El abrazo de la serpiente

All’inizio del Novecento, il tedesco Theodor Koch-Grunberg esplorò l’Amazzonia, in cerca della rarissima pianta medicinale chiamata yakruna: egli stesso, malato, era accompagnato da un indigeno di nome Manduca e da un indio, Karamakate, che si era isolato dal mondo, vivendo in solitudine e a contatto con la foresta. Karamakate si ritroverà, più di trent’anni dopo, a fare da guida all’americano Richard Evans Schultes, esploratore sulle tracce del viaggio del suo predecessore tedesco.

Il film è la narrazione parallela dei due viaggi, attraverso il fiume e la giungla, incontrando le piogge e la natura feroce, il progresso che avanza e le meschinità dell’uomo bianco, che per il caucciù sterminò popoli e distrusse l’ecosistema. Karamakate è il filo rosso della storia: l’uomo primitivo, che conosce i segreti della natura, oltre a vivere con ostinazione le sue credenze e le sue superstizioni, che non si fida degli occidentali. Più testardo e viscerale nella gioventù del suo primo viaggio, prevale la calma saggia nella vecchiaia del suo secondo.
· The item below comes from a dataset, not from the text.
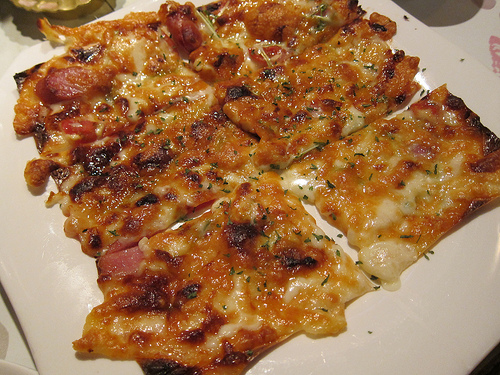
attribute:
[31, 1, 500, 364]
cheese — toasted, hanging, topping, pizza topping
Film di rara potenza visiva (il bianco e nero è splendido), indubbio il fascino di molte sequenze, che a tratti ricorda le fotografie di Salgado, ma anche gli incubi allucinati di Kurtz (c’è un parallelismo tra la missione nel cuore della foresta e “Apocalypse now”?), o gli omaggi a qualche film di Herzog.

Basato sui diari dei due esploratori, in versione originale con sottotitoli. Finale sospeso.

Onirico e feroce, può turbare, ma è innegabile la sua capacità di catturare l’attenzione dello spettatore.

Premiato a Cannes 2015 e candidato al miglior film straniero.